A: As Solution Focused is an attitude when asking questions, there is IMO no place where I would not use it. If a problem is purely technical, i.e. a bug in the code, a problem in the server, …, then I would use a root cause analysis method. But as soon as the problem domain is in a human complex adaptive system, I would definitely use Solution Focused.
Q: Is Solution Focused a ‘talk about a good day X’?
A: Superficially it might look like that. At a deeper analysis Solution Focused is about bringing in the resources from the past to design a solution without remaining entangled in an analysis of the past. Think about being lost in a big city you don’t know. It doesn’t really matter how you lost your way and why did it happen (and whose fault it was!). What is important is to understand the current state, define where you want to reach and, using the positive resources you have – a car? a motorbike? walking? do you have enough energy to walk? do you have money for public transportation? how did you already successfully solve a similar situation? … – define the path needed to reach your destination. Envisioning yourself having happily reached your destination is a part of it, but the value is in determining the path to your destination.
Q: Where can it be used in Agile?
A: Restating: being an attitude when asking questions, it can really be used everywhere. I found it especially useful in some situations:
- In the retrospectives. Instead of a root cause analysis – especially dangerous if it might need an admission of guilt by somebody – I would ask the team to imagine that, thanks to a miracle, the problem is solved. Once they have clear what they will have without the problem, then we can design the steps needed
- In planning for an iteration/release/…: by asking to envision the result, I help the team to focus the discussion on planning a set of features that make sense when delivered together, not just a set of stories. The path to reach the solution is, in this case, the tactic used to tackle the stories in order to achieve the iteration goal
- Problems among team members. Imagine your problem with person X is solved: what would be different? What are you doing differently? What is X doing differently? How would other people notice that the problem is solved? … In fact, in scenarios like this Solution Focused has also a motivational aspect: while the solution is just envisioned, the feelings that appear in the process are very much real: it is possible to make the problem go away, it is possible to act differently – cool, now what do I need to reach there?
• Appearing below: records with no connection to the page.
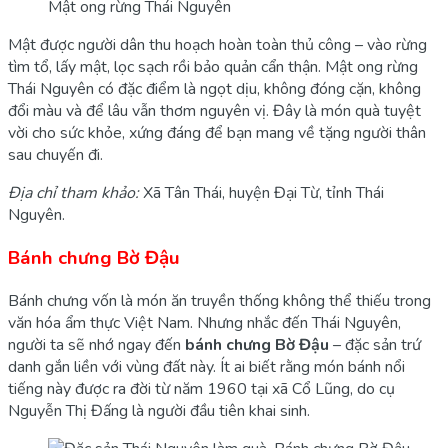
Mật ong rừng Thái Nguyên
Mật được người dân thu hoạch hoàn toàn thủ công – vào rừng
tìm tổ, lấy mật, lọc sạch rồi bảo quản cẩn thận. Mật ong rừng
Thái Nguyên có đặc điểm là ngọt dịu, không đóng cặn, không
đổi màu và để lâu vẫn thơm nguyên vị. Đây là món quà tuyệt
vời cho sức khỏe, xứng đáng để bạn mang về tặng người thân
sau chuyến đi.
Địa chỉ tham khảo:
Xã Tân Thái, huyện Đại Từ, tỉnh Thái
Nguyên.
Bánh chưng Bờ Đậu
Bánh chưng vốn là món ăn truyền thống không thể thiếu trong
văn hóa ẩm thực Việt Nam. Nhưng nhắc đến Thái Nguyên,
người ta sẽ nhớ ngay đến
bánh chưng Bờ Đậu
– đặc sản trứ
danh gắn liền với vùng đất này. Ít ai biết rằng món bánh nổi
tiếng này được ra đời từ năm 1960 tại xã Cổ Lũng, do cụ
Nguyễn Thị Đấng là người đầu tiên khai sinh.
Q: What do I need to pay attention to when using Solution Focused?
A: Just a few things:
- Keep the discussion focused on the solution, not on the problem. This is probably the most difficult thing to do for beginners: it is too easy to engage in the situation of the client and start analysing the problem instead of talking about solutions…
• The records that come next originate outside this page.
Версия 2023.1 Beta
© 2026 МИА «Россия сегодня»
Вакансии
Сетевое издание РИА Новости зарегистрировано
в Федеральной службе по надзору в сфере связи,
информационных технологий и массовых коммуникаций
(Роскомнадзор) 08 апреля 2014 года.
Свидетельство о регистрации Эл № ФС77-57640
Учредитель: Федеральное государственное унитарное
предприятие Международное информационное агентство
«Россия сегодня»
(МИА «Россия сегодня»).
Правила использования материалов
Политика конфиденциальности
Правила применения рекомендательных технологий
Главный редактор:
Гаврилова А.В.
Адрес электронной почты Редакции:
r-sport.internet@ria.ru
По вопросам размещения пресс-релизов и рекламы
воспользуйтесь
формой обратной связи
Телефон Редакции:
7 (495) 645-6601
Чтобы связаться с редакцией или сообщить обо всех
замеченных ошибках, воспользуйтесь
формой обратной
- …if you catch yourself asking “why” this is a symptom of you doing problem analysis rather than talking about solutions. The question why has a great value in the context of exploring values – I might write a blog entry about it sometimes – but when talking about solutions it is, in general, a no-go question. Actually, let me contradict myself: once a solution is envisioned, I *might* ask why in order to verify how this solution fits the value system of the client, though I would be careful to formulate the question in a way that it does not ask the client for a justification of his solution, as this usually breaks the rapport with the client
- Once the solution is defined, work the steps back to the problem. Solution Focused is about planning a path towards a goal. Having a goal is great, but without steps to reach it doesn’t help either. The output of a Solution Focused session is a concrete list of action items
- Don’t give solutions. If I had to pay one Euro every time I was at least tempted to bring in my solutions, I would be bankrupt since long. Every solution I bring in makes me a consultant, but not a coach. I might become nervous, maybe bitching about the client not seeing something sooooo obvious, but I force myself to ask and wait. It’s a tough discipline to learn, but it pays off. Once I got a client who came up with a solution that was obviously wrong from my point of view, but I resisted bringing my solutions in. In the end we discussed the options, challenged them all without bias, and then the customer canned her own solution and opted for something more realistic. As it was the client’s process of rejecting the idea I found no resistance. Most of the times when I – mistakenly – brought my solutions in I ended up having resistance from the client, or the client did not implement the steps we planned, i.e. it was mostly a waste of time.
- Be careful about your rapport with the client. You are responsible for a good trust relationship with your client, so pay attention to both verbal and non verbal signs you are sending. Also here an observer is of great help
Thanks @YvesHanoulle for contributing to the questions.